Your objective:
From the line with "Maple sugar was" through the line with "Michigan has generally", inclusive, return each line of the data below exactly and leave the rest out.
:::
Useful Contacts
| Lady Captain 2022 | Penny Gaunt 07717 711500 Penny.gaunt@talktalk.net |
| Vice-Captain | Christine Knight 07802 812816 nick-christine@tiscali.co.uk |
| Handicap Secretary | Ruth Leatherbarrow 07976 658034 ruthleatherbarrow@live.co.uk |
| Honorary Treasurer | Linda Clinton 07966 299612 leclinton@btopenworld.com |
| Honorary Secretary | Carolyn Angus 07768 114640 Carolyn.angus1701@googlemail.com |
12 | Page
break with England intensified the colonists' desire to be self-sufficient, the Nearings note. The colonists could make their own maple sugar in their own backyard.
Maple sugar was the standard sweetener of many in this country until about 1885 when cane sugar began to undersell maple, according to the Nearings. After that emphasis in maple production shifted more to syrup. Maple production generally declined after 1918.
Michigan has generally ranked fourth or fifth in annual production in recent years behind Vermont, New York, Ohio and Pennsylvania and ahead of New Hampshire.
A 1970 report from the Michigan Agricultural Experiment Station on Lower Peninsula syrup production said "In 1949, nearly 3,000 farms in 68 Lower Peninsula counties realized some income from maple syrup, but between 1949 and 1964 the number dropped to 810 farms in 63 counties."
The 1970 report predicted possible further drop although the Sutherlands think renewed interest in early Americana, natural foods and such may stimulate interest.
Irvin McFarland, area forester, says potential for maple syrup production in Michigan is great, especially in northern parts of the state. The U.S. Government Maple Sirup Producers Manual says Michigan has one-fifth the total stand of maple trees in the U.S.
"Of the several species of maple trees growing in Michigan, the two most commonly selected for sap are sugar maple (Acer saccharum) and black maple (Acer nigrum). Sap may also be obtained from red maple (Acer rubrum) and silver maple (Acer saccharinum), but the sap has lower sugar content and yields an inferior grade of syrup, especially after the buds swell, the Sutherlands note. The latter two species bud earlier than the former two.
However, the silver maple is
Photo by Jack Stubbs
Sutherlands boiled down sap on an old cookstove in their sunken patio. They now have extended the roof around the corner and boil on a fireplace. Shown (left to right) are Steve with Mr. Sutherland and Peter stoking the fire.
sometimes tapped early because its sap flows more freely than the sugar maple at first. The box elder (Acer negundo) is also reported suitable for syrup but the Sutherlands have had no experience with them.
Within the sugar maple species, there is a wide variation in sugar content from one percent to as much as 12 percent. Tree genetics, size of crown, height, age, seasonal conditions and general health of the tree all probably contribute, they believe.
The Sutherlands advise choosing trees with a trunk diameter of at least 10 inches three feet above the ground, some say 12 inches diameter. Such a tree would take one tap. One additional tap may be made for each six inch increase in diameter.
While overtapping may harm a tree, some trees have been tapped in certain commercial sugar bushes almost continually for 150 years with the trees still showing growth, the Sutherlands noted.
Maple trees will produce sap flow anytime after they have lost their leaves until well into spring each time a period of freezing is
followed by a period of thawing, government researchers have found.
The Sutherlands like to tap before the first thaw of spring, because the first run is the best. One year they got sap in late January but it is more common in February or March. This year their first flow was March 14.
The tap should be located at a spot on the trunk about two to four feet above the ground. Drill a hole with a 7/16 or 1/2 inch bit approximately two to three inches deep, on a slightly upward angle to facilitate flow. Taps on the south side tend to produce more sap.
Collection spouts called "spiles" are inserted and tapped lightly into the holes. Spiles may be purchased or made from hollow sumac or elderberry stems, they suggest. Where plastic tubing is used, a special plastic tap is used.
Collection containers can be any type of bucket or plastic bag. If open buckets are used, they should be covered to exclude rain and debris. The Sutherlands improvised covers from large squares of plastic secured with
:::
Answer area:
Maple sugar was the standard sweetener of many in this country until about 1885 when cane sugar began to undersell maple, according to the Nearings. After that emphasis in maple production shifted more to syrup. Maple production generally declined after 1918.
Michigan has generally ranked fourth or fifth in annual production in recent years behind Vermont, New York, Ohio and Pennsylvania and ahead of New Hampshire.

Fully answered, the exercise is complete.